Strobinofabrice

ANALYSTE CHEZ ANALYSES & DÉVELOPPEMENTS IMMOBILIERS

Diplômé de l'Institut d'études immobilières (IEI), Fabrice Strobino est architecte universitaire et chef de projets immobiliers chez Analyses & Développements Immobiliers depuis 2003. Il a en outre suivi le cursus de l'AZEK pour les gérants de fortune. Fort d'une expérience de plus de 4000 expertises pour de grandes banques, il est membre de l'Association des promoteurs et constructeurs genevois (APGC) et membre de la Chambre suisse des experts immobiliers (CEI).

Quo vadis? De l'absence de vision urbanistique

Une société sans vision pour son futur meurt! La nôtre n’est pas très en grande forme, reconnaissons-le. Les grands projets sont tous dans un tiroir et ne risquent pas d’en sortir avant les calendes grecques. En visite dans un pays en pleine effervescence, j’ai demandé à notre guide comment la nation en était arrivée là. La réponse fut immédiate et simple. Elle se projette dans le futur.

Une marina est née en moins de 5 ans, avec suffisamment de places d’amarrage pour tous. Cela fait rêver tout autour du lac Léman, alors que nous nous envasons dans des recours stériles qui mettent en jeu un port et une plage publique sur la rive du gauche de Genève et qu’un musée a été refusé à Lausanne.
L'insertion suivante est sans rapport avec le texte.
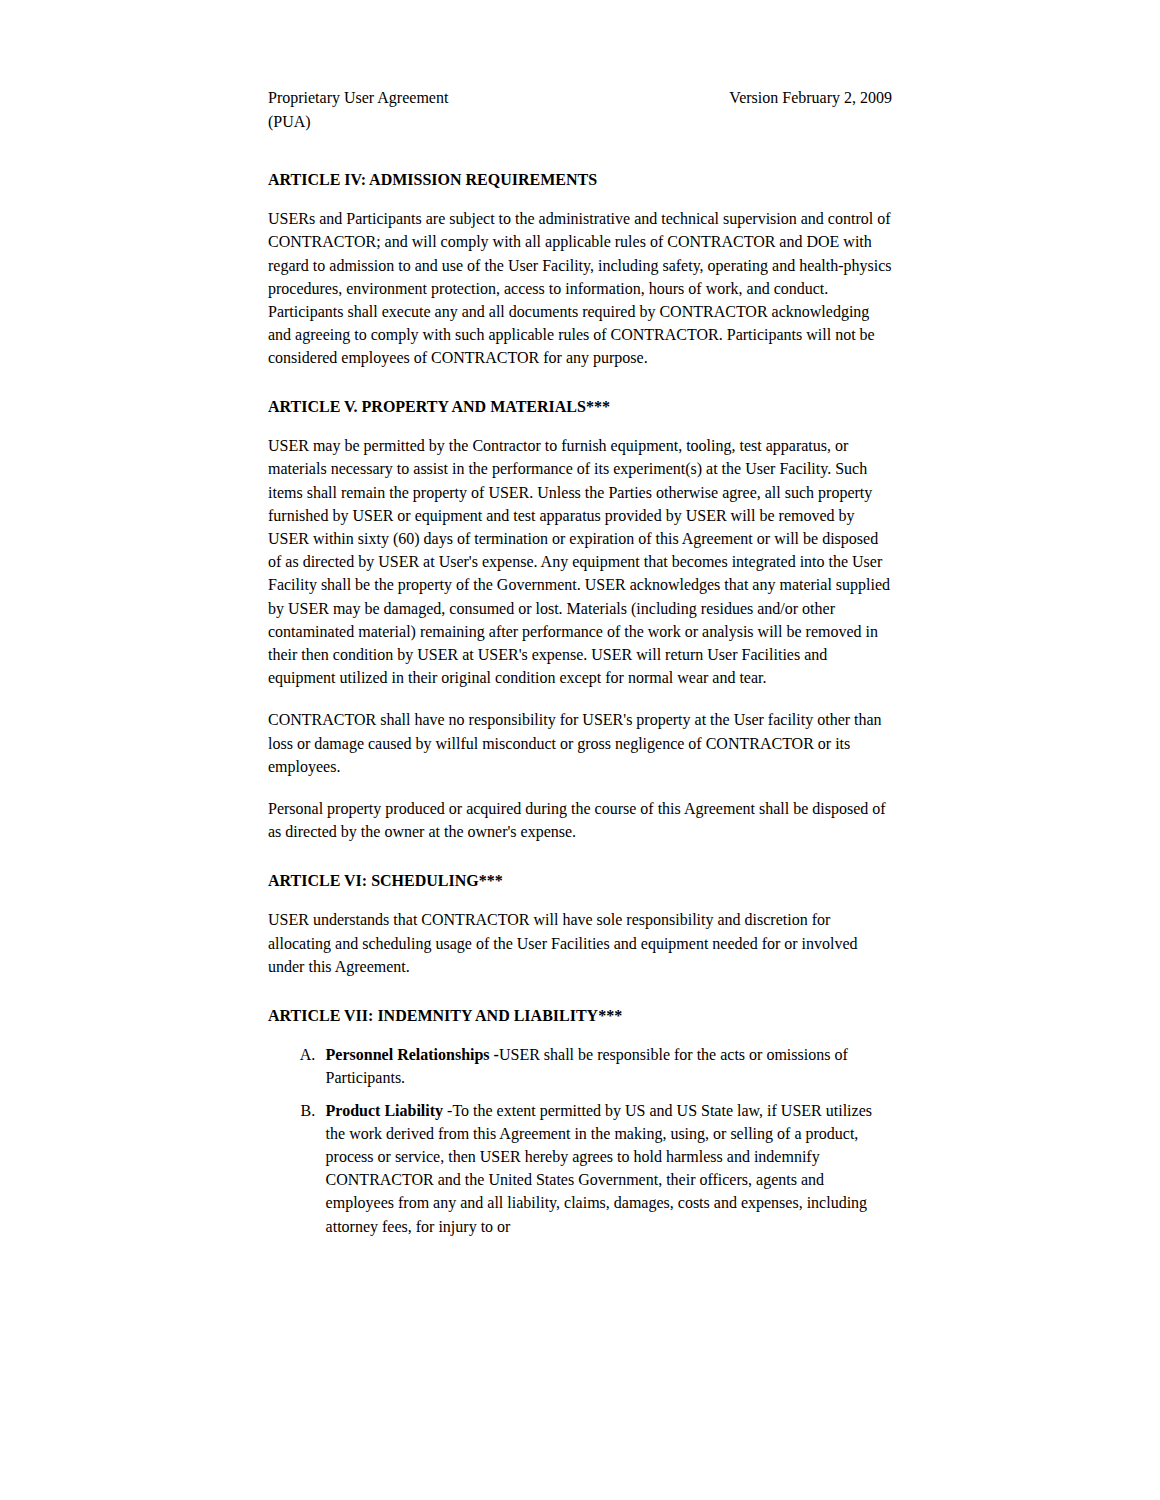Proprietary User Agreement
(PUA)
Version February 2, 2009
ARTICLE IV: ADMISSION REQUIREMENTS
USERs and Participants are subject to the administrative and technical supervision and control of CONTRACTOR; and will comply with all applicable rules of CONTRACTOR and DOE with regard to admission to and use of the User Facility, including safety, operating and health-physics procedures, environment protection, access to information, hours of work, and conduct. Participants shall execute any and all documents required by CONTRACTOR acknowledging and agreeing to comply with such applicable rules of CONTRACTOR. Participants will not be considered employees of CONTRACTOR for any purpose.
ARTICLE V. PROPERTY AND MATERIALS***
USER may be permitted by the Contractor to furnish equipment, tooling, test apparatus, or materials necessary to assist in the performance of its experiment(s) at the User Facility. Such items shall remain the property of USER. Unless the Parties otherwise agree, all such property furnished by USER or equipment and test apparatus provided by USER will be removed by USER within sixty (60) days of termination or expiration of this Agreement or will be disposed of as directed by USER at User's expense. Any equipment that becomes integrated into the User Facility shall be the property of the Government. USER acknowledges that any material supplied by USER may be damaged, consumed or lost. Materials (including residues and/or other contaminated material) remaining after performance of the work or analysis will be removed in their then condition by USER at USER's expense. USER will return User Facilities and equipment utilized in their original condition except for normal wear and tear.
CONTRACTOR shall have no responsibility for USER's property at the User facility other than loss or damage caused by willful misconduct or gross negligence of CONTRACTOR or its employees.
Personal property produced or acquired during the course of this Agreement shall be disposed of as directed by the owner at the owner's expense.
ARTICLE VI: SCHEDULING***
USER understands that CONTRACTOR will have sole responsibility and discretion for allocating and scheduling usage of the User Facilities and equipment needed for or involved under this Agreement.
ARTICLE VII: INDEMNITY AND LIABILITY***
Personnel Relationships -USER shall be responsible for the acts or omissions of Participants.
Product Liability -To the extent permitted by US and US State law, if USER utilizes the work derived from this Agreement in the making, using, or selling of a product, process or service, then USER hereby agrees to hold harmless and indemnify CONTRACTOR and the United States Government, their officers, agents and employees from any and all liability, claims, damages, costs and expenses, including attorney fees, for injury to or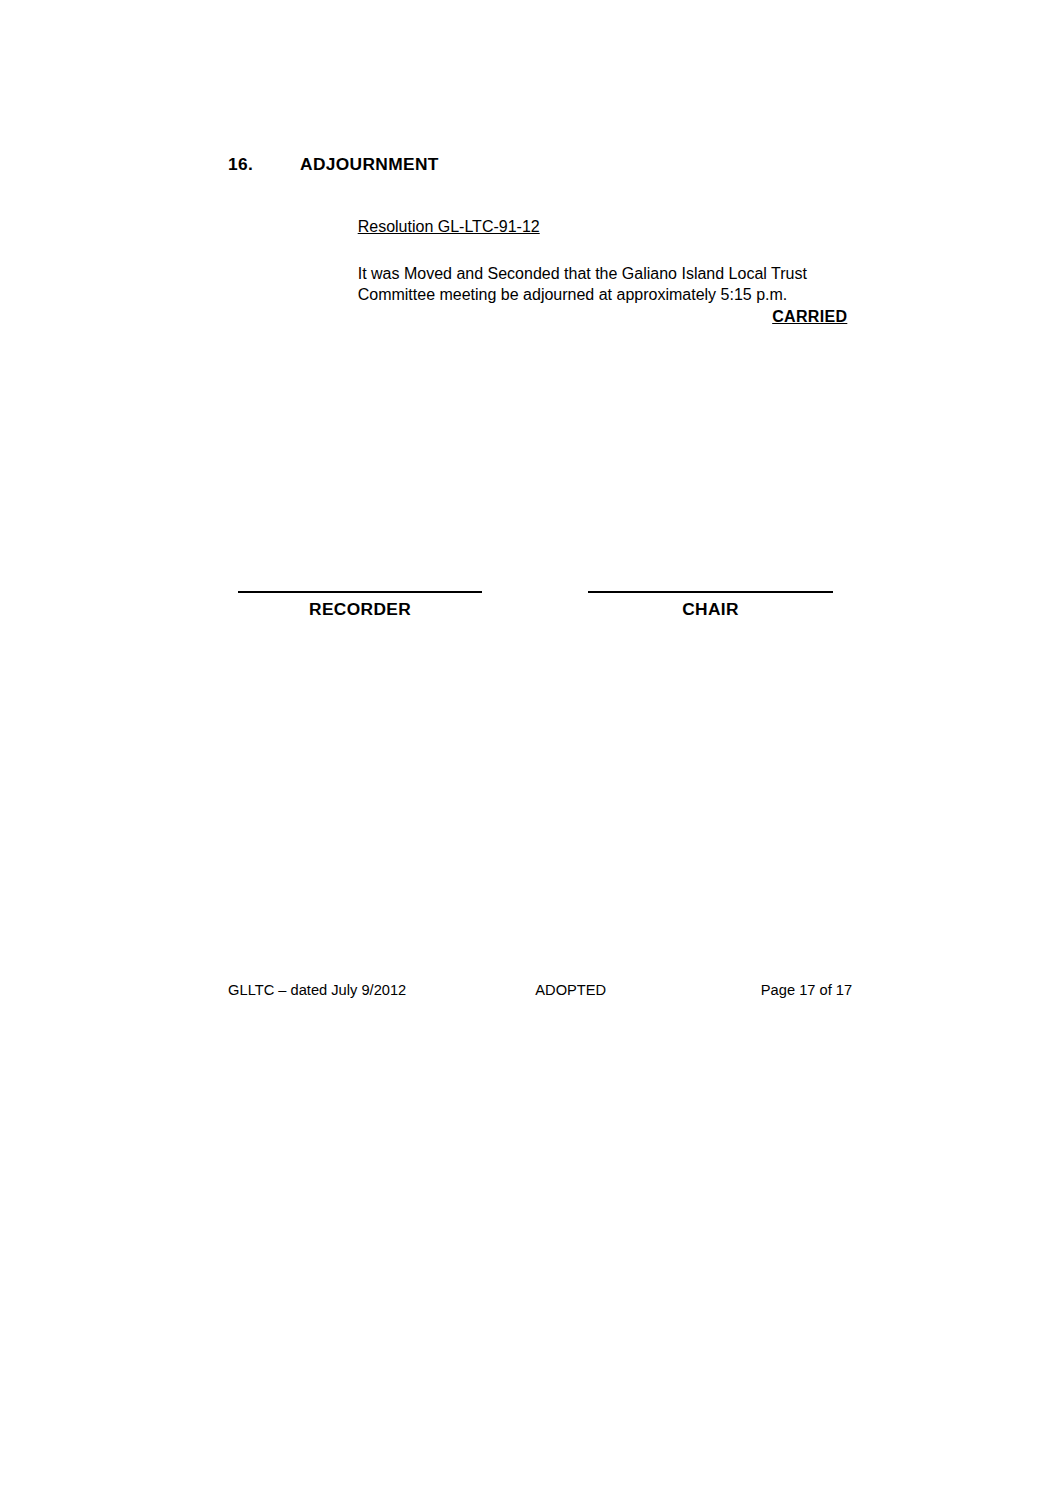16. ADJOURNMENT
Resolution GL-LTC-91-12
It was Moved and Seconded that the Galiano Island Local Trust Committee meeting be adjourned at approximately 5:15 p.m.
CARRIED
RECORDER
CHAIR
GLLTC – dated July 9/2012
ADOPTED
Page 17 of 17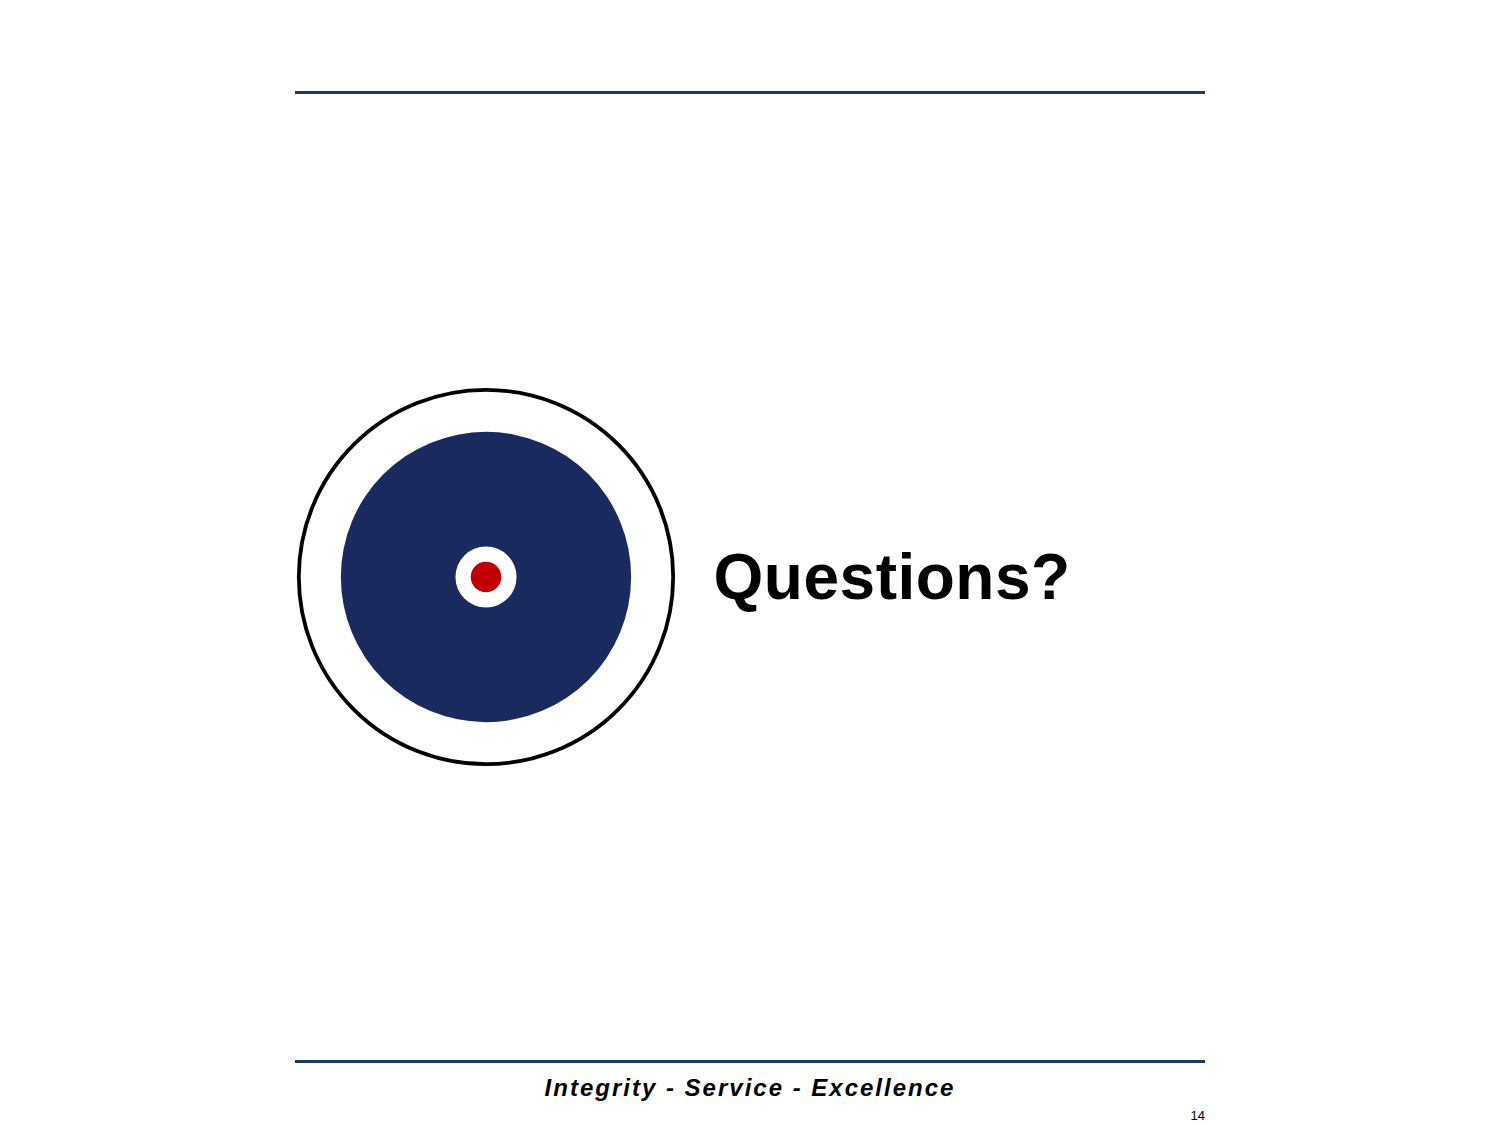Questions?
Integrity - Service - Excellence
14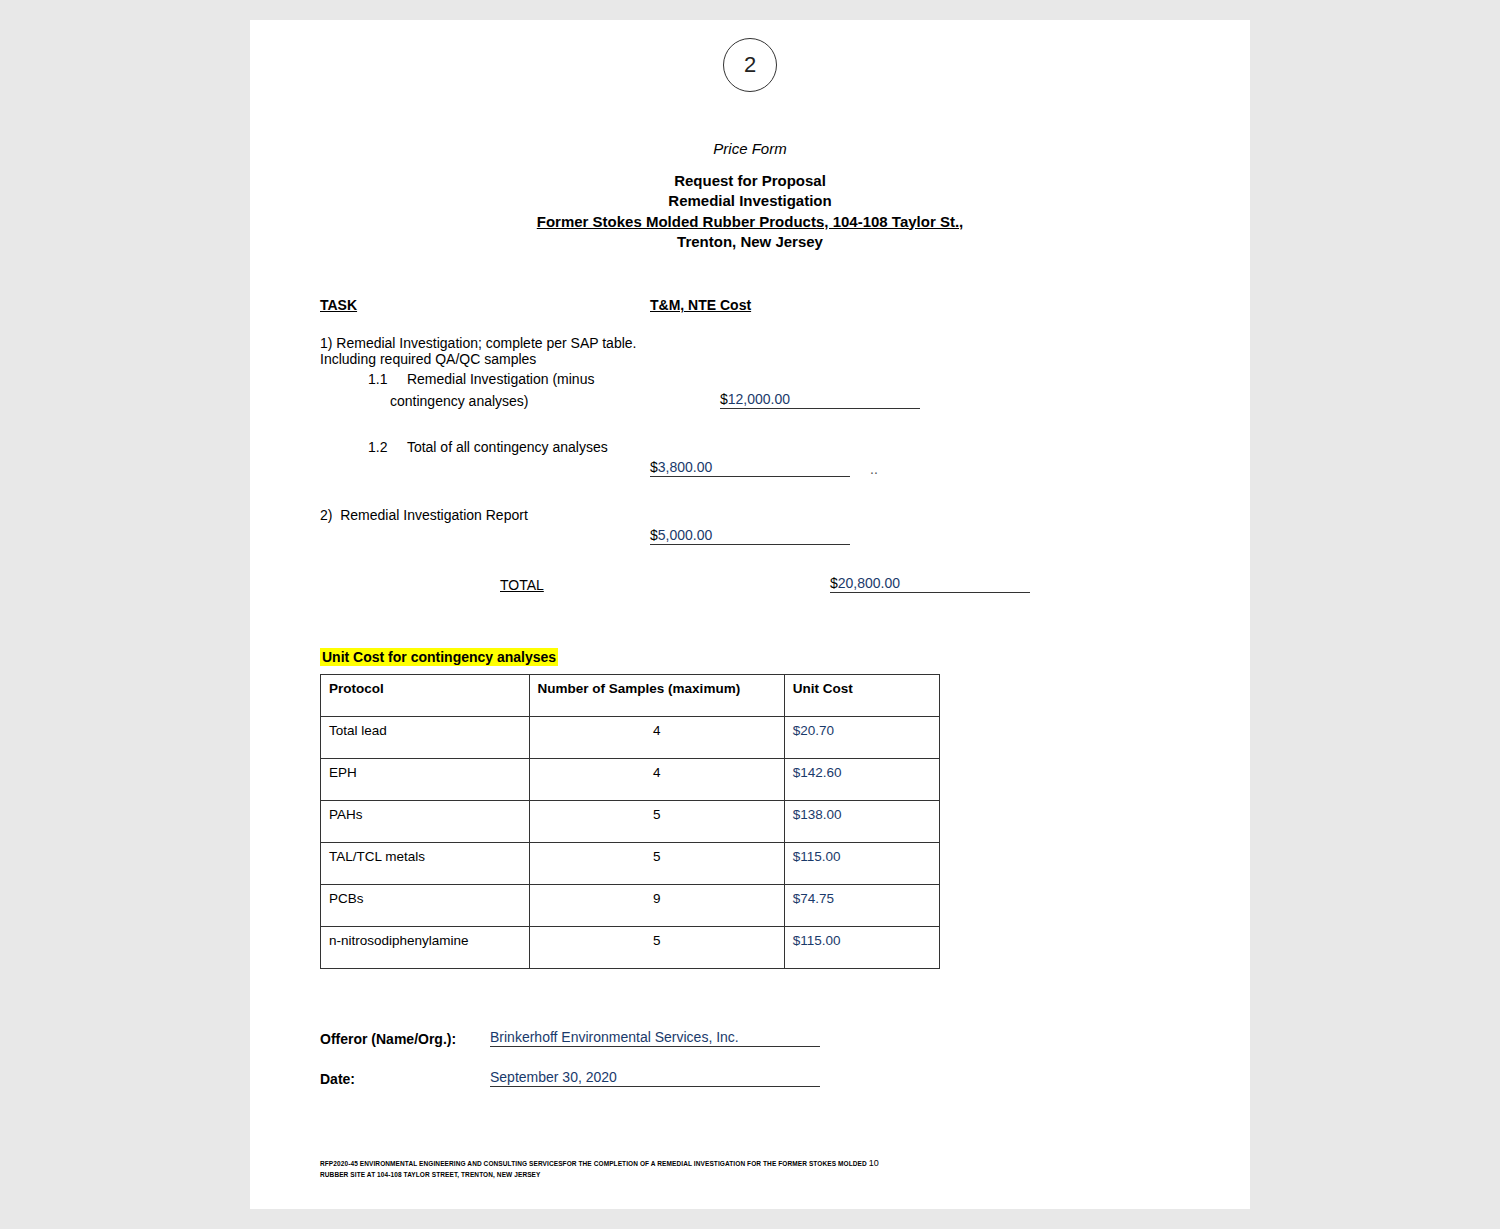2
Price Form
Request for Proposal
Remedial Investigation
Former Stokes Molded Rubber Products, 104-108 Taylor St.,
Trenton, New Jersey
TASK
T&M, NTE Cost
1) Remedial Investigation; complete per SAP table. Including required QA/QC samples
1.1 Remedial Investigation (minus
contingency analyses)
$12,000.00
1.2 Total of all contingency analyses
$3,800.00
..
2) Remedial Investigation Report
$5,000.00
TOTAL
$20,800.00
Unit Cost for contingency analyses
| Protocol | Number of Samples (maximum) | Unit Cost |
| --- | --- | --- |
| Total lead | 4 | $20.70 |
| EPH | 4 | $142.60 |
| PAHs | 5 | $138.00 |
| TAL/TCL metals | 5 | $115.00 |
| PCBs | 9 | $74.75 |
| n-nitrosodiphenylamine | 5 | $115.00 |
Offeror (Name/Org.):
Brinkerhoff Environmental Services, Inc.
Date:
September 30, 2020
RFP2020-45 ENVIRONMENTAL ENGINEERING AND CONSULTING SERVICESFOR THE COMPLETION OF A REMEDIAL INVESTIGATION FOR THE FORMER STOKES MOLDED 10
RUBBER SITE AT 104-108 TAYLOR STREET, TRENTON, NEW JERSEY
Celui d’Art et d’Histoire de Genève essuie le feu de la critique de quelques bien-pensants.

Dans le même laps de temps, un métro aérien a vu le jour. Nous poursuivons la création d’une liaison ferroviaire imaginée au début du siècle passé. Les tours de Praille-Acacias-Vernets (PAV) resteront un vœu pieux pour longtemps et nous avons baissé les bras faute d’idées pour l’aménagement de la pointe de la Jonction.

Nous devons réellement nous demander quel grand projet de vie nous voulons laisser à nos enfants. Pour l’instant, c’est le désastre ("absence d’astres" en psychanalyse). La situation que nous connaissons se reflète dans nos réalisations diverses, qu’elles soient urbanistiques ou immobilières. Une tour dans le quartier des Grottes mesurera, avec un peu de chance, 8 étages. Moi, j’appelle cela un immeuble. On s’arrange et on trouve un compromis de peur que…

En 1998 déjà, Peter Bernstein a démontré que notre société est passé d’un mode entrepreneurial à celui de gestionnaire. Pour construire, c’est un vrai parcours du combattant. La Cour des Comptes a bien mis ceci en évidence.

Nous construisons des logements, des crèches et des EMS parce qu’il en manque, et nous fermons certains tronçons de route pour créer une « vie de quartier ». Mais les grandes questions de modèles sociaux et urbanistiques telles qu’elles ont été soulevées dans le modèle de Guise au siècle des Lumières fait défaut.

Compte tenu des défis déjà présents comme ceux d’une population vieillissante, de la sécurité qui continue de se dégrader, des ressources naturelles qui ne sont pas infinies, ne devrions-nous pas débattre des grandes idées au lieu de nous comporter comme des gestionnaires ?! Malheureusement, les gens influents et visionnaires font défaut.